Regional micrometastasis of low rectal cancer in mesorectum: a study utilizing HE stain on whole-mount section and ISH analyses on tissue microarray.

摘要

AIM: To investigate the regional spread of microscopic tumor nodules in the mesorectum of patients with low rectal cancer, and to provide further pathological evidence for optimal procedure selection of radical resection for rectal cancer. METHODS: Sixty-two patients with low rectal cancer underwent low anterior resection and total mesorectal excision (TME). Surgical specimens were sliced transversely on serial embedded blocks at 2.5-mm intervals, and stained with hematoxylin and eosin (HE). On whole-mount sections the mesorectum was divided into 3 regions: the outer region of the mesorectum (ORM), the middle region of the mesorectum (MRM), and the inner region of the mesorectum (IRM). Microscopic metastatic foci were investigated for metastatic mesorectal region, frequency, types, involvement of the lymphatic system, and correlation with the primary tumor.
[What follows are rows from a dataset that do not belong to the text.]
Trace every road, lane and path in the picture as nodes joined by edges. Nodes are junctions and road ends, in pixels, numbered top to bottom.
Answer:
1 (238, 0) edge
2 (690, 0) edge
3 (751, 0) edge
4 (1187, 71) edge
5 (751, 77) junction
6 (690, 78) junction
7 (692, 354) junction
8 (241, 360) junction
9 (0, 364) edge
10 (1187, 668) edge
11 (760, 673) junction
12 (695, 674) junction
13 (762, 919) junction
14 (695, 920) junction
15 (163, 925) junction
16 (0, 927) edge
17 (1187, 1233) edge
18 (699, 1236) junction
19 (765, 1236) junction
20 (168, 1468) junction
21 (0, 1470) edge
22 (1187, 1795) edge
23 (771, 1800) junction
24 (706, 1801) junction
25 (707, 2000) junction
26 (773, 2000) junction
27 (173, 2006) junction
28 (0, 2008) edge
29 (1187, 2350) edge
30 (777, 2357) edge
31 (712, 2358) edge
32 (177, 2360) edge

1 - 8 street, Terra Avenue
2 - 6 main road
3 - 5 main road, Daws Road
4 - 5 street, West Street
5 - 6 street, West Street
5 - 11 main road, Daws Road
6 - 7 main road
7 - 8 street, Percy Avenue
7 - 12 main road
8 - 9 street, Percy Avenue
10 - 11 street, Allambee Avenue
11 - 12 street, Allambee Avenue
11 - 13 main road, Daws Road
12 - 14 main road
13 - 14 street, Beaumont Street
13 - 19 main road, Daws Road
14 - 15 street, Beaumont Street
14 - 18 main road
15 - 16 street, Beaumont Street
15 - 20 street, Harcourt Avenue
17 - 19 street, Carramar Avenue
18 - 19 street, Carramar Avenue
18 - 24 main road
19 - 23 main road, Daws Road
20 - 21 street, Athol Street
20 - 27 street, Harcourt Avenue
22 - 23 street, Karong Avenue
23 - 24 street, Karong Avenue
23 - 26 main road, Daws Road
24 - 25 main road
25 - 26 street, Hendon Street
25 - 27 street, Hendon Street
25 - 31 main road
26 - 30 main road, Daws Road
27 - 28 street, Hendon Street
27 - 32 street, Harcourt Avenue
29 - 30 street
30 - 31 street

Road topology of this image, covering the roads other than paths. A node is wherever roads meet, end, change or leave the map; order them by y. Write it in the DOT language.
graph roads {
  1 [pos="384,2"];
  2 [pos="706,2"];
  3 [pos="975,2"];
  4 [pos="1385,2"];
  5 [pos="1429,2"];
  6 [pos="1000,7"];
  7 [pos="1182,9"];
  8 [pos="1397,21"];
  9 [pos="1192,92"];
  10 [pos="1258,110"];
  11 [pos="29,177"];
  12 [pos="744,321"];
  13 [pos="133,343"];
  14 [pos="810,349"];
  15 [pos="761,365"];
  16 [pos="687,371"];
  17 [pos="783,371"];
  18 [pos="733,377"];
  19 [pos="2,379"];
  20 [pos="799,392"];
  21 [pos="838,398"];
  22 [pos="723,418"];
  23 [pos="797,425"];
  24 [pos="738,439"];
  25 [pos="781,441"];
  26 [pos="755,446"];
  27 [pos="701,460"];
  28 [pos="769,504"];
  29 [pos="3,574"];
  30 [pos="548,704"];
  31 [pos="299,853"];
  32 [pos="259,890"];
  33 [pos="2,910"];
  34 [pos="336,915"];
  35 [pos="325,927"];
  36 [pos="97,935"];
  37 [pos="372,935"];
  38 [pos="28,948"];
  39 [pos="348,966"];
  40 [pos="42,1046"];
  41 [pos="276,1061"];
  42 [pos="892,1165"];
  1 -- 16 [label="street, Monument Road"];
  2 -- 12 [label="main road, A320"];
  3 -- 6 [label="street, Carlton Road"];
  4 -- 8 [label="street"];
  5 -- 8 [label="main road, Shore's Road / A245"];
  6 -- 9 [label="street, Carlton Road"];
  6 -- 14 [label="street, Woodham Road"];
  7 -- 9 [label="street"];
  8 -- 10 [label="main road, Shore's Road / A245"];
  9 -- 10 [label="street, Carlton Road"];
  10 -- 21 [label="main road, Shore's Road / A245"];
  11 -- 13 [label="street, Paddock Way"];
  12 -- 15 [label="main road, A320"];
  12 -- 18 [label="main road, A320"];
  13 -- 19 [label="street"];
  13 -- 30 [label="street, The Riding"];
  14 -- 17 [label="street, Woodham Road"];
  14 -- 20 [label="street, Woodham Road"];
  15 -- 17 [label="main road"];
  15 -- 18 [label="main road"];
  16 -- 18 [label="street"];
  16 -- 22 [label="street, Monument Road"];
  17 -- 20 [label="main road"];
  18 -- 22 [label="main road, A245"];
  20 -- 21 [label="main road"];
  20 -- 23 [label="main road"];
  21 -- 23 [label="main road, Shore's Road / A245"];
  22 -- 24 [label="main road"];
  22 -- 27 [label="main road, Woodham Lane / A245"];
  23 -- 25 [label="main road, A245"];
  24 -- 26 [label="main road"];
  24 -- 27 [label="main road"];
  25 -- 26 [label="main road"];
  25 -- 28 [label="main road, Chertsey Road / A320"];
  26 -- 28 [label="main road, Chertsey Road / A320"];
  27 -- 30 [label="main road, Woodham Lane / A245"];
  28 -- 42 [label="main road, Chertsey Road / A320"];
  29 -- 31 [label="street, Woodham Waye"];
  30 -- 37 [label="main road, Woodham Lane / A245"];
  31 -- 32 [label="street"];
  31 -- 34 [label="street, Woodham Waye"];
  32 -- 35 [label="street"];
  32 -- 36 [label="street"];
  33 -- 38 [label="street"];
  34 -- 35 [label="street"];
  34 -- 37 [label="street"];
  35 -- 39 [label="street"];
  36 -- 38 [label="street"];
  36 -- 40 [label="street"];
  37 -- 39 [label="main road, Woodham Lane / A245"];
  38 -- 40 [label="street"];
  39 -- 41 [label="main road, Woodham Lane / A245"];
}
Tumor-suspect nodules previously considered disease free by HE stain on whole-mount section were examined by in situ hybridization (ISH) on tissue microarray (TMA) through detecting mRNAs of CEA and CK20 with non radioactive biotin-tagged oligonucleotide probes. RESULTS: Microscopic spread of the tumor was observed in 50.0 percent of patients (31 out of 62, 24 by HE stain on whole-mount section and 7 by ISH on TMA) and that in the ORM was observed in 38.7 percent of the patients (24 out of 62, 16 observed by HE stain on whole-mount section and 8 by ISH on TMA). Microscopic tumor foci spread in the circumferential resection margin (CRM) occurred in 8.1 percent of the patients (5 out of 62, 4 observed by HE stain on whole-mount section and one by ISH on TMA), and distal mesorectum (DMR) involvement was detected in 6.5 percent (4 out of 62, all observed by HE stain on whole-mount section), with the spread extending to within 3 cm from the lower margin of the tumor. Most (26 of 31) of the patients with microscopic spread in mesorectum had TNM Stage III diseases. CONCLUSIONS: The results of the present study support the theory that complete excision of the mesorectum without destruction of the ORM is essential for surgical management of low rectal cancer, and an optimal DMR clearance resection margin of no less than 4 cm was referenced. Five patients with microscopic tumor nodule spread in the CRM observed in the study suggested that microscopic metastases exist in pelvic lateral areas and in the mesorectum simultaneously, indicating the significance of preoperative and/or postoperative radiochemotherapy.